— Task prompt —
In your copy, each record should read exactly as it does below, and no pictures should be present.

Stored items
────────────────────

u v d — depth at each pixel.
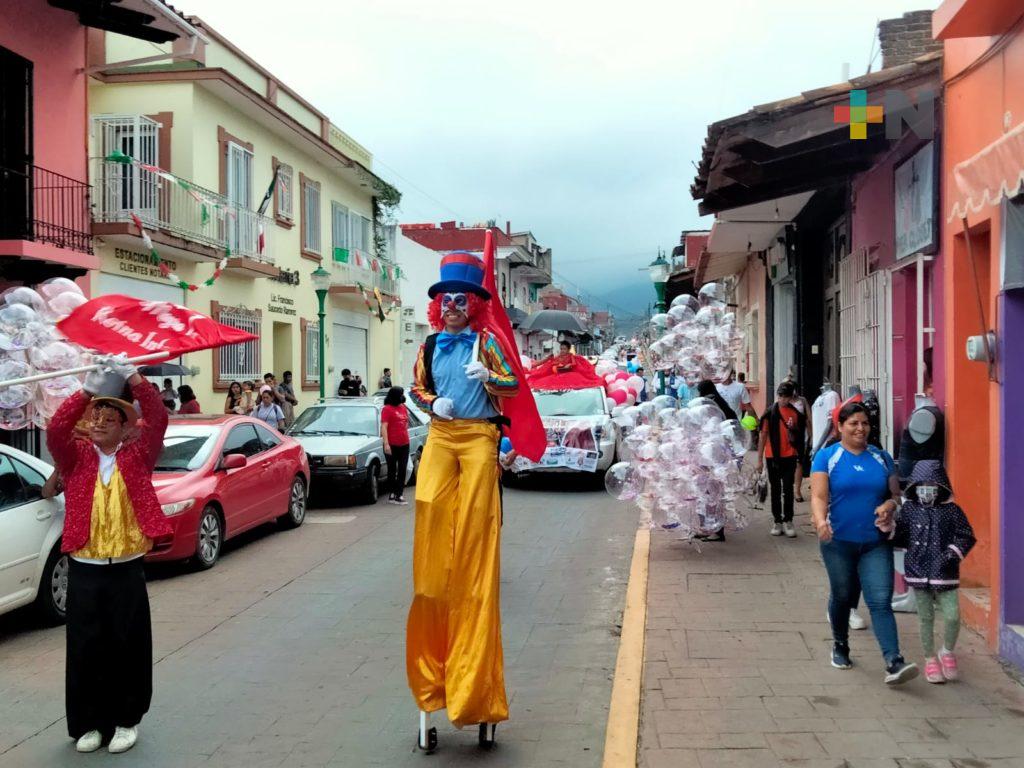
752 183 9.60
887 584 5.64
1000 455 6.04
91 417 5.13
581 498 14.78
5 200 13.38
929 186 7.65
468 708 4.71
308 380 24.70
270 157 22.36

────────────────────

— Reply to the task —
u v d — depth at each pixel.
752 183 9.60
887 584 5.64
1000 455 6.04
91 417 5.13
581 498 14.78
5 200 13.38
929 186 7.65
468 708 4.71
308 380 24.70
270 157 22.36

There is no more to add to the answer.